Les sachets d'eau fraiches sont vendus, suivant leur conditionnement et leur volume, de 5 à 50 FCFA (1 euros vaut 656 FCFA). Certains sachets sont plus ou moins officiels, portant le logo de sociétés de distribution d'eau avec une autorisation administrative, mais ce n'est pas toujours le cas. Le problème est que cette activité, en saison chaude, est le fait de beaucoup de particuliers possédant un congélateur et désirant s'assurer un complément de revenus. La famille passe la soirée à remplir ces petits sacs d'eau, de da bléni (ou bissap, sirop d'oseille rouge) ou de niamakudji (jus de gingembre) avant de les mettre au congélateur. Il est bien évident que les conditions les plus élémentaires d'hygiène ne peuvent pas être réunies lorsque ce travail se fait dans une cour familiale et que les bonnes volontés disponibles sont requises pour le remplissage. Ajoutons que ces sacs sont congelés, que malheureusement EDM SA ne parvient pas toujours à assurer la continuité du service public de l'électricité et donc .... congélation lente, décongélation ... recongélation. Scénario idéal pour la prolifération de germes en tout genre et ayant un effet spectaculaire, voire explosif, sur les intestins. J'ai dû être chanceux, jamais de problèmes, car je suis un amateur de Niamakudji en sachet aux postes de contrôle, mais tout le monde n'a pas eu ce bonheur et des histoires, plus ou moins drôles, de course à pied pour arriver à temps aux latrines circulent avec pour accusés ces petits sachets plastique. Il est bien évident que personne ne connaît l'origine de l'eau enfermée dans ces sacs, on imagine forcément qu'elle vient du robinet, mais parfois sa couleur, et même son odeur, font craindre le pire.
Plus grave encore, mais je n'en ai pas confirmation, cette histoire. Dans la Région de Mopti, un jeune homme prend un sachet plastique plein d'eau fraîche en disant «je vais prendre mon médicament». Devant notre étonnement il raconte que pour augmenter la vitesse de congélation de l'eau, en saison très chaude quand les congélos peinent, certaines personnes y ajouteraient de l'aspirine!...

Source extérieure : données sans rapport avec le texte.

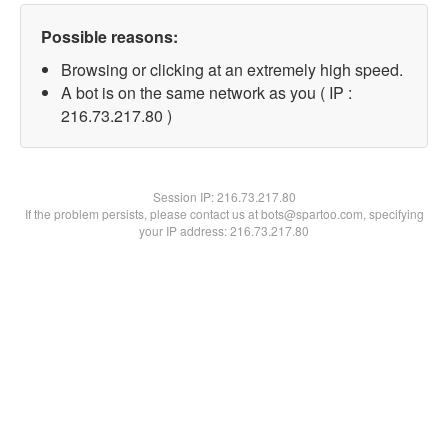
Possible reasons:
Browsing or clicking at an extremely high speed.
A bot is on the same network as you ( IP :
216.73.217.80 )
Session IP:
216.73.217.80
If the problem persists, please contact us at bots@spartoo.com, specifying
your IP address: 216.73.217.80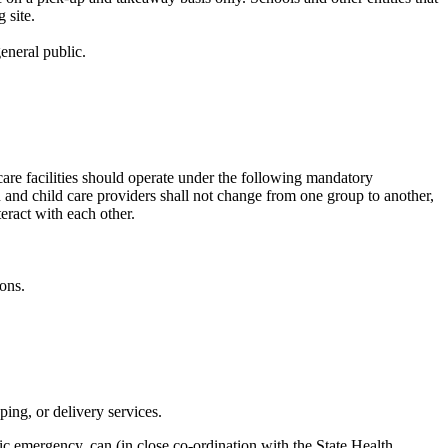
 site.
eneral public.
care facilities should operate under the following mandatory
en and child care providers shall not change from one group to another,
teract with each other.
ons.
ping, or delivery services.
ic emergency, can (in close co-ordination with the State Health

D'une manière plus générale, les sacs plastiques constituent un vrai problème pour les pays émergents, quelle que soit leur utilisation. Certains pays commencent à bannir ou à taxer lourdement les sacs de moins de 30 microns, ceux qui se déchirent avant même de les utiliser à tel point qu'à Bamako certains vendeurs les utilisent en les doublant. Des pays africains sont en avance sur ce point, comme le Kenya et le Rwanda, et appliquent une politique basée à la fois sur l'éducation et la répression, pusique c'est malheureusement le seul langage connu... prendre les usagers au porte-monnaie.
En France, il a fallu attendre 2005 pour voir cette interdiction des sacs plastiques à usage unique prononcée. Interdiction qui aurait dû être totale à partir du 1er janvier 2010. Quelles sont les voies à explorer? Les sacs biodégradables, les biomatériaux ou les sacs réutilisables, pas facile de trancher car il faut prendre en compte le coût et l'impact de la fabrication. Ici, au Mali, pour acheter les fruits et légumes, les paniers en fibres traditionnelles sont les bienvenus, ils existent et sont vendus sur tous les marchés artisanaux à des prix modiques. Et à la limite, faites vos courses avec une bassine.